Publication year - 2016
Publication title -
the faseb journal
Language(s) - English
Resource type - Journals
SCImago Journal Rank - 1.709
H-Index - 277
eISSN - 1530-6860
pISSN - 0892-6638
DOI - 10.1096/fasebj.30.1_supplement.lb468
Subject(s) - fixative , fixation (population genetics) , fixation time , pathology , biomedical engineering , computational biology , biology , medicine , staining , biochemistry , audiology , gene
Molecular markers are invaluable to characterizing and treating disease. The pathologist routinely uses immunohistochemistry of formalin‐fixed paraffin embedded tissues to determine diagnosis or molecular subtypes in cancer and other diseases. Most markers that have been developed to date are robustly detected after varied fixation conditions. A greater challenge will be to develop diagnostics for more difficult markers, such as phosphoproteins, that are highly labile yet are critical “companion diagnostic” biomarkers that indicate sensitivity to selected chemotherapeutics.. Meeting this challenge with formalin fixation, the standard clinical tissue preservation process, will be difficult because of the overall poor understanding of formalin's ability to preserve all tissue biomarkers. We have demonstrated that labile phosphoproteins are better preserved using a rapid fixation protocol of 2 hours cold formalin followed by 2 hours hot formalin, which allows the cold formalin to penetrate tissue specimens completely while minimizing other enzymatic activity and the subsequent hot formalin step to crosslink the tissue proteins rapidly and thoroughly. To aid in studying this problem as well as to provide a potential metric for assessing fixation, we have invented a real‐time ultrasound time‐of‐flight (TOF) instrument that is capable of monitoring and imaging the critical step in formalin fixation, diffusion of the fixative into tissue, thereby creating a quantifiable quality metric for tissue fixation.

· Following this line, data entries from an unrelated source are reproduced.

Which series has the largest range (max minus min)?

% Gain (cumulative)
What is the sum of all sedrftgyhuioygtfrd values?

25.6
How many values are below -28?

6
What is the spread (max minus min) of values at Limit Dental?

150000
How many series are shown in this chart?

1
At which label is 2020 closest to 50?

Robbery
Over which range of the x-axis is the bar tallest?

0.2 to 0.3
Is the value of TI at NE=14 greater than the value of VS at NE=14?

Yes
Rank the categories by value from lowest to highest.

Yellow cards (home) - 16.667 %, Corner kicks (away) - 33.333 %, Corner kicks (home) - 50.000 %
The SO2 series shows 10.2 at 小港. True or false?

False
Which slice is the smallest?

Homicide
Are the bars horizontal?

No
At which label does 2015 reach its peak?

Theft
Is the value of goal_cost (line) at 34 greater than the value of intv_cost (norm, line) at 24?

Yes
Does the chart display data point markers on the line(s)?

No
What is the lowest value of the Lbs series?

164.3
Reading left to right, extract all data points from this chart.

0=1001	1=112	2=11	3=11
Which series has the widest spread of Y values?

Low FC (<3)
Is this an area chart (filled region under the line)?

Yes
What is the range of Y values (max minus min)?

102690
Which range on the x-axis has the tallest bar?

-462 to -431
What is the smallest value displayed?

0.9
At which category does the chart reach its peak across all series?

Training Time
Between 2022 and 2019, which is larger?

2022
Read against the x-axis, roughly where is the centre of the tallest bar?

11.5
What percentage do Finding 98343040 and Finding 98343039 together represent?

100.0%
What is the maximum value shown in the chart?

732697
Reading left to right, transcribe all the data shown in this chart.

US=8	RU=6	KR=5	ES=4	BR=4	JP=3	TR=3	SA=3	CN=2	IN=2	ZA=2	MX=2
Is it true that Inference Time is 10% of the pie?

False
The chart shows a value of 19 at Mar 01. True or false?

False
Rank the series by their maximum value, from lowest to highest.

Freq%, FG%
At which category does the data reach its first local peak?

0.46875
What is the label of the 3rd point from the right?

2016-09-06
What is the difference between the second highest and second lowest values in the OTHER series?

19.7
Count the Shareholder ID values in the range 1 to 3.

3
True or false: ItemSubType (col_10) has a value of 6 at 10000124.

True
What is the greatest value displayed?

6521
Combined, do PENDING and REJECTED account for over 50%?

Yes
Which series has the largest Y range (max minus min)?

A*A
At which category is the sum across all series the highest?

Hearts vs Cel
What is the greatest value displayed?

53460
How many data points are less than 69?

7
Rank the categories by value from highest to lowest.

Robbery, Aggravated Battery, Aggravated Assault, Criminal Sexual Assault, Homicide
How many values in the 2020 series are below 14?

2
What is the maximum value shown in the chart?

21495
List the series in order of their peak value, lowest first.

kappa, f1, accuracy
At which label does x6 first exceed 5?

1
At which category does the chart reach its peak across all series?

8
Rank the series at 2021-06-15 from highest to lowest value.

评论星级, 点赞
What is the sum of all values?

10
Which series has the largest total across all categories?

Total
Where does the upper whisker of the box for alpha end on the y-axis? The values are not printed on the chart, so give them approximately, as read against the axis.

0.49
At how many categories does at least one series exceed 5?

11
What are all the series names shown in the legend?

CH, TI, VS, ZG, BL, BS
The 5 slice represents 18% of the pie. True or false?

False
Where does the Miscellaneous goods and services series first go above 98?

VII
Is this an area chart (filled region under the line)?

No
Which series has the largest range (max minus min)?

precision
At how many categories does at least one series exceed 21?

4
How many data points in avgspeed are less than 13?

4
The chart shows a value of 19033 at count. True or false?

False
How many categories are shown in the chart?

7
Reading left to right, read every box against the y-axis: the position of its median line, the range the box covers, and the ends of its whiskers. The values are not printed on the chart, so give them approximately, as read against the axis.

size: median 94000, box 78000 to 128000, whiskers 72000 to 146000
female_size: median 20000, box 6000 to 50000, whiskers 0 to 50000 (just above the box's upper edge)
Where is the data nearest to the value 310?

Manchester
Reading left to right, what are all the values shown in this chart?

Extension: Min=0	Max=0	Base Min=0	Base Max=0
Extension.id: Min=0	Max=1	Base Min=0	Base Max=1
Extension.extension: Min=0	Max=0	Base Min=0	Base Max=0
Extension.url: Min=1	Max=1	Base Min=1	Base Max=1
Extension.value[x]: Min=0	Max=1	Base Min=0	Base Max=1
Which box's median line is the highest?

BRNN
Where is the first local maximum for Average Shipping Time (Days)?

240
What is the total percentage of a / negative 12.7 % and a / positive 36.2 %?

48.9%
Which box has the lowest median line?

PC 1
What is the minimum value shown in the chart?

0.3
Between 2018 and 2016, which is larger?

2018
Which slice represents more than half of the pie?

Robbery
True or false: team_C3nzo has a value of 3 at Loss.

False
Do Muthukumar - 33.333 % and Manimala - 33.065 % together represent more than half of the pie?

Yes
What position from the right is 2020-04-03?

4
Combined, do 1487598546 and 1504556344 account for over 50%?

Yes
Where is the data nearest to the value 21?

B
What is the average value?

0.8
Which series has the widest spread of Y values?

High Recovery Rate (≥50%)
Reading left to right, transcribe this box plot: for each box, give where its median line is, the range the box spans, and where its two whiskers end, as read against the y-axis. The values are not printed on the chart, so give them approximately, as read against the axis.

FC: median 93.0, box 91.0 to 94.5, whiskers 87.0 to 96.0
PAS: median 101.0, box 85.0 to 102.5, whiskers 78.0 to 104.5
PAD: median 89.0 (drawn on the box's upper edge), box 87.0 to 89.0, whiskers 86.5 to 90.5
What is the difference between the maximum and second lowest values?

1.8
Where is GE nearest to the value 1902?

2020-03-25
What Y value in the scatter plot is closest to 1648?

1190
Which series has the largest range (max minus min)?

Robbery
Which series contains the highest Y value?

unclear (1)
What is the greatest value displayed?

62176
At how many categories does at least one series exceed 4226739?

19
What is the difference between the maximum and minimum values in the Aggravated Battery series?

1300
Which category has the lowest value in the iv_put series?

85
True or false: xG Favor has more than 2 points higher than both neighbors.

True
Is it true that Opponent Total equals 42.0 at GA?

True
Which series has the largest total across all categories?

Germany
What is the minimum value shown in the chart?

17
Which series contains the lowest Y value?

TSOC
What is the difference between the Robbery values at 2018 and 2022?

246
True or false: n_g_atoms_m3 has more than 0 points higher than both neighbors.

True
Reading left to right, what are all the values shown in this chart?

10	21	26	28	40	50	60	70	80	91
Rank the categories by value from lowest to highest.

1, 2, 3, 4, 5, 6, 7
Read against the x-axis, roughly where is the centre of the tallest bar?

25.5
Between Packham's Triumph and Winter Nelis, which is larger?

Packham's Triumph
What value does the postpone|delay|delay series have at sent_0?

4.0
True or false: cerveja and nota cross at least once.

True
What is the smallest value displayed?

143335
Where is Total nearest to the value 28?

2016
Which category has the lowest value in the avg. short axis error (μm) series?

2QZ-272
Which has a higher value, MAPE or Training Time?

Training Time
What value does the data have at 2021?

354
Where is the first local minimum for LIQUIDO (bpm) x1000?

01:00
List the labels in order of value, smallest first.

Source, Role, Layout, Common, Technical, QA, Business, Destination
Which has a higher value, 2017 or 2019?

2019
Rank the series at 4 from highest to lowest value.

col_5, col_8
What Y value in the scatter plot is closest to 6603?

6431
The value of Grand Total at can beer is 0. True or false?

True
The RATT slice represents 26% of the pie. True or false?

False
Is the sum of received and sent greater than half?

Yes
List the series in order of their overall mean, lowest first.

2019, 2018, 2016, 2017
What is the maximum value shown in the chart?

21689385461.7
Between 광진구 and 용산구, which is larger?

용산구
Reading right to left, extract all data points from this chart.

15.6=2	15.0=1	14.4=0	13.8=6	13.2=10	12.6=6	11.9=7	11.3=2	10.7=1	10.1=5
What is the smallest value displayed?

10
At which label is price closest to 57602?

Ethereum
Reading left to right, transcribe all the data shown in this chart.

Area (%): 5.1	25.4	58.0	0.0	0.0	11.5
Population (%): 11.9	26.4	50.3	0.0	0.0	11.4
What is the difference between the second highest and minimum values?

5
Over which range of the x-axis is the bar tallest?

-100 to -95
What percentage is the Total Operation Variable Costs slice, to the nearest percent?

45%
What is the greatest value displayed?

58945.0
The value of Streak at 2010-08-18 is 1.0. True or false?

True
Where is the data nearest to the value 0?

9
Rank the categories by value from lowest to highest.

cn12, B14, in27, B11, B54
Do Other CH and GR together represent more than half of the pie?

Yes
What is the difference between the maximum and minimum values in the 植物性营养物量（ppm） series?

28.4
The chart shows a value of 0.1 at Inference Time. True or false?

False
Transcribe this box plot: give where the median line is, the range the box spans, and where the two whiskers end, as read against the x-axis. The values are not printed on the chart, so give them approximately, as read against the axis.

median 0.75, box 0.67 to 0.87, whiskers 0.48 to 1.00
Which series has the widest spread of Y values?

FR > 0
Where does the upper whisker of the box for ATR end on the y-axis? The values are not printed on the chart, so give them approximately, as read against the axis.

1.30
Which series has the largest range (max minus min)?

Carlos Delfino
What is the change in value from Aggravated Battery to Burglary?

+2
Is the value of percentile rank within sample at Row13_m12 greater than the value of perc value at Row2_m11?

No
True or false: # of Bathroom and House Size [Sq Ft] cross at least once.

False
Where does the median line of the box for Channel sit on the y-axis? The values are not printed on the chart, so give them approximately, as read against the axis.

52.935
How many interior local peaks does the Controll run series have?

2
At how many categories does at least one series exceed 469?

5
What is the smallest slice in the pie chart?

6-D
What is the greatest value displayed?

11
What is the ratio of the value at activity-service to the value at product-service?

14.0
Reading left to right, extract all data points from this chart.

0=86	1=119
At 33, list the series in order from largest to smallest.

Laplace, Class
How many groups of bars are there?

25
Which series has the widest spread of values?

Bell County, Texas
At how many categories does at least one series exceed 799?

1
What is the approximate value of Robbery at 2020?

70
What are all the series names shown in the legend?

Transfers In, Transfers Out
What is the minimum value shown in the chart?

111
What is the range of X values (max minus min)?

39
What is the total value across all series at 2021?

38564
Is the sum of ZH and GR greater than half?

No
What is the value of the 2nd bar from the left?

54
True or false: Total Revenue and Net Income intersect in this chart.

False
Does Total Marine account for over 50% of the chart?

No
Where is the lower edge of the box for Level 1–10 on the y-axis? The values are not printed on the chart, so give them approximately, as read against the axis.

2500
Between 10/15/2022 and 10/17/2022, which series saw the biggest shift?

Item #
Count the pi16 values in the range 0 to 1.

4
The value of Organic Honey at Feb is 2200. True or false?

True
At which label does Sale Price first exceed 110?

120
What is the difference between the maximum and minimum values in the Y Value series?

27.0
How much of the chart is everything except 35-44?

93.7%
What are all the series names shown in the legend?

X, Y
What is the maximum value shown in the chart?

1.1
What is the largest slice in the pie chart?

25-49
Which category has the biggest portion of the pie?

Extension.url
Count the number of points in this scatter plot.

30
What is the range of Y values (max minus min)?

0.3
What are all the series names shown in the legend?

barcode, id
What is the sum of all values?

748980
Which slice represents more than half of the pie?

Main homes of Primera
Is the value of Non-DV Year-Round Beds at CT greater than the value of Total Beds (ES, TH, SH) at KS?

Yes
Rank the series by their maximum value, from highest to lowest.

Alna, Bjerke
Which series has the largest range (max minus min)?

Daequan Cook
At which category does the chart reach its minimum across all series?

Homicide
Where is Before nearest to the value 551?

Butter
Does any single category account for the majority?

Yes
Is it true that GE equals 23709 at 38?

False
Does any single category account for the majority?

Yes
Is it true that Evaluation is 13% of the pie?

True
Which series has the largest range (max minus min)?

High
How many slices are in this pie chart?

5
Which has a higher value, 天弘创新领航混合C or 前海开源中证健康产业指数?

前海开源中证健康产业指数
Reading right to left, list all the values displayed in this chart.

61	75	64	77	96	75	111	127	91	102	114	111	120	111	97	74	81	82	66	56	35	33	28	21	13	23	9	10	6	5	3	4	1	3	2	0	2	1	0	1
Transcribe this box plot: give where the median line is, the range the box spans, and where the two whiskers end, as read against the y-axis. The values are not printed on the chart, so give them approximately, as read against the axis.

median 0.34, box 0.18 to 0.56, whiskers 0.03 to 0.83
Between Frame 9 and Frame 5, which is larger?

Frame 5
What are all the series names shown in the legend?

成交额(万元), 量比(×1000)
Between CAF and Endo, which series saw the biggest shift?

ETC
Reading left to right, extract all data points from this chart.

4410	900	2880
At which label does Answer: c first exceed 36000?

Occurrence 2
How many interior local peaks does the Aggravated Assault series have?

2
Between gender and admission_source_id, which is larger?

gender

This technology has been applied to most human tissues types and tissue from multiple disease states to demonstrate a broad range of diffusion, and thus fixation, behaviors. Our measurements can be converted into tissue diffusivity constants that correlate with the apparent diffusion constant calculated using MRI, despite the differences in the approaches, indicating that our approach is biophysically plausible. Using data collected from TOF analysis of many tissues, we have therefore developed a novel rapid fixation program that will ensure high quality downstream analysis for a broad range of tissues that correspond to the thickness of a full histology cassette (6 mm). Support or Funding Information Funding was provided by Ventana Medical Systems, Inc. to support this research.